Under the terms of the FDAMA provision, a party wishing to make a nutrient-disease relationship claim based on an authoritative statement of a federal health agency or the NAS could serve notice to FDA of the statement along with proof that the statement was in fact one, inter alia, made by a government agency and based upon a “balanced representation of the scientific literature” (whatever that means).  If FDA failed to deny the statement within 120 days of receipt, the statement would be allowed into the market until such time, if ever, as the FDA promulgated a regulation denying it.

Congress meant for the section to create an avenue permitting greater ease of entry into the market than the health claims review process for claims representative of authoritative government statements.  FDA effectively defeated that intent, however, through a draconian interpretation of the terms “authoritative statement” and “balanced representation of the scientific literature.”

In denying the first set of notices submitted to the agency for authorization of authoritative statements, the FDA took the position that it was not enough that a federal health agency published a statement.  Rather, the agency had to have formally adopted it as an authoritative statement or position.  Consequently, if the statement appeared in an official government publication disseminated to the American public and, within context, was a direct representation of scientific findings, that would not suffice.  Rather, FDA had to determine, additionally, if the agency agreed that the statement represented its official position.  Moreover, FDA presumed nothing could be considered a balanced representation of the scientific literature unless it was fully vetted under its health claims approval process standard of review.  Consequently, even if the statement was deemed authoritative by a sister agency, FDA said that it would always have the last word by making a determination, even then, of whether the statement satisfied FDA’s “significant scientific agreement” (SSA) standard.

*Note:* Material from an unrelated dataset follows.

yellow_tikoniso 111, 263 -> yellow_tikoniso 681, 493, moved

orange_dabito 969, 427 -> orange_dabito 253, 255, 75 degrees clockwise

In short, through construction, FDA took a statutory provision meant to provide an alternative to SSA health claim review and transformed it into one directly subject to the SSA health claim review standard, defeating the utility of the section in all but the rarest of circumstances.

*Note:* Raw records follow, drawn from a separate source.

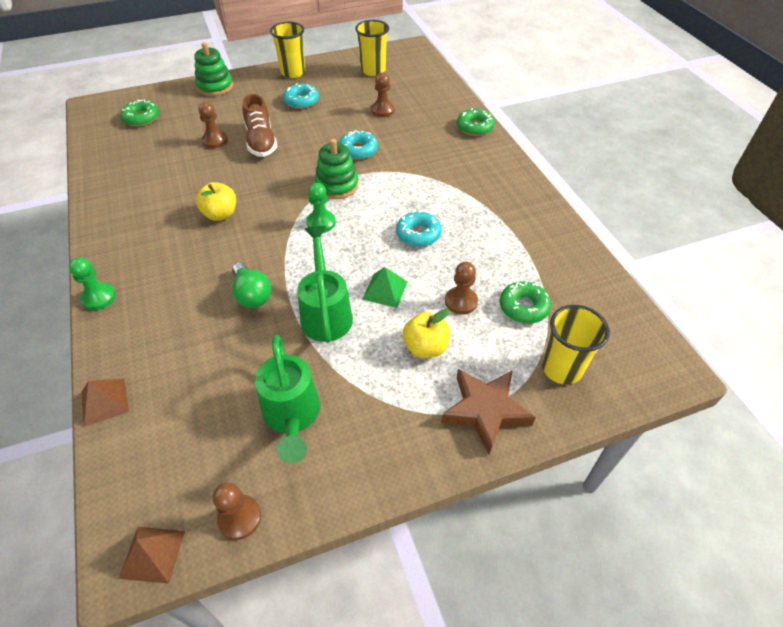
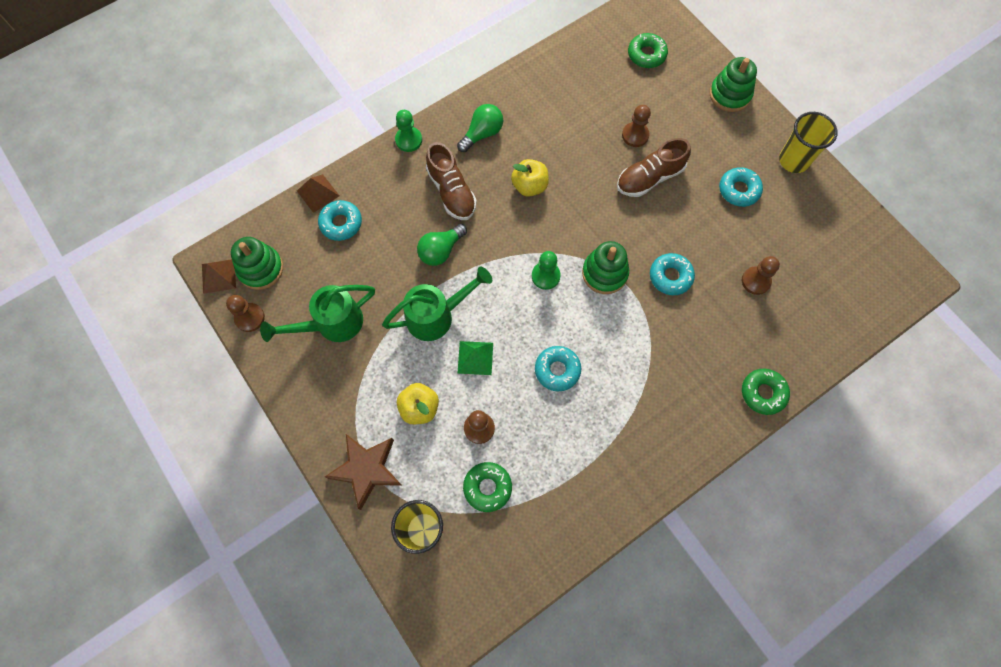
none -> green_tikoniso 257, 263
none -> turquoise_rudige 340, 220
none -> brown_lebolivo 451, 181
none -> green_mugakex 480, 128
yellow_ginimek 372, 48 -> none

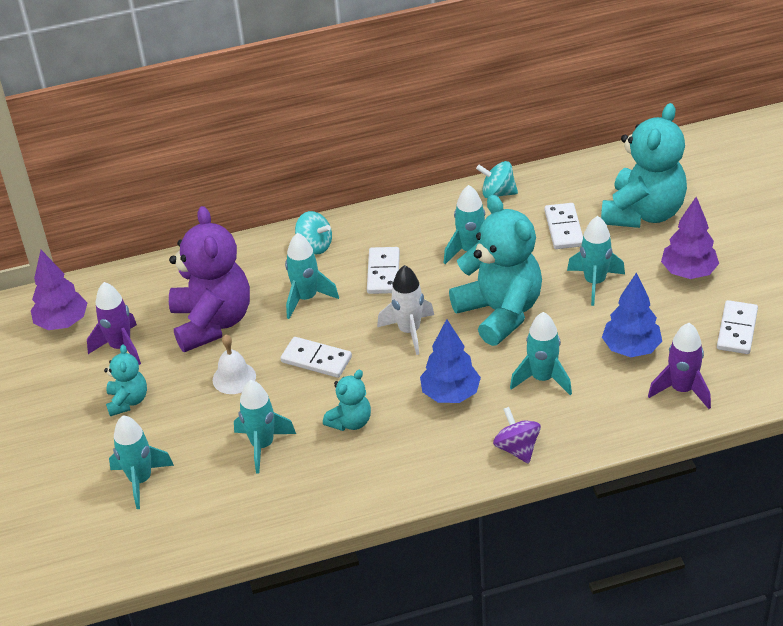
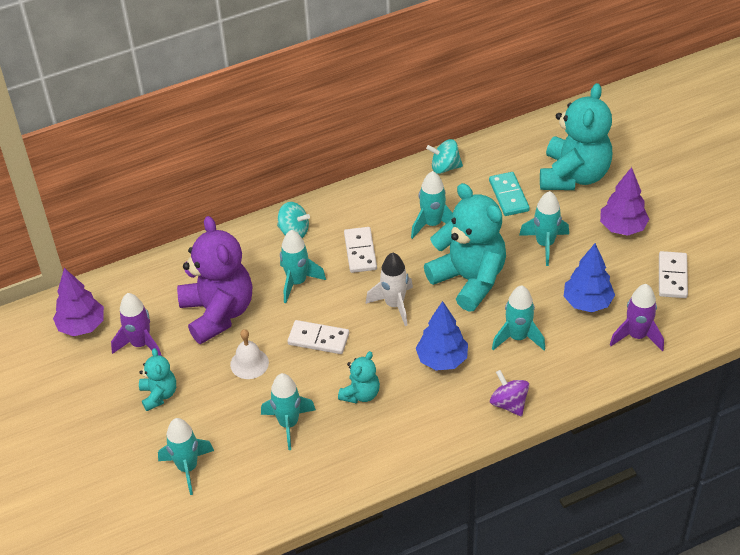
white_dabito 564, 226 -> turquoise_dabito 509, 194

That position is, however, at odds with the First Amendment.  As the D.C. Circuit intimated during oral argument in Pearson v. Shalala, FDA lacks power under the First Amendment to prohibit the republication by a dietary supplement company of nutrient-disease information that the government itself publishes.  In the oral argument for that case, government counsel and I addressed the court’s hypothetical involving a government publication of an association between antioxidants and cancer risk reduction.  The court pointedly asked Department of Justice counsel (and I paraphrase), you mean to say that if I lift a statement from a government publication on health and put that very same statement on the label of a dietary supplement, it goes from the status of protected speech under the First Amendment to unprotected?  And, with difficulty, the Department of Justice counsel said that it did.  She said that it was unquestionably accurate and protected speech when in the government publication but potentially misleading when appearing on the label.  The Court was found that incongruity unpersuasive, even nonsensical.

It remains, therefore, a sound First Amendment argument (one to which the FDA no doubt vigorously objects) that regardless of how FDA interprets the FDAMA provision on authoritative statements, FDA is barred by the First Amendment from preventing a dietary supplement company from republishing an accurate quotation of a federal health agency’s statement on labels and in labeling of dietary supplements and foods.  I suspect that sooner or later that issue will be joined in federal court, and I would hope, for the sake of the First Amendment and individual liberty, FDA loses the contest.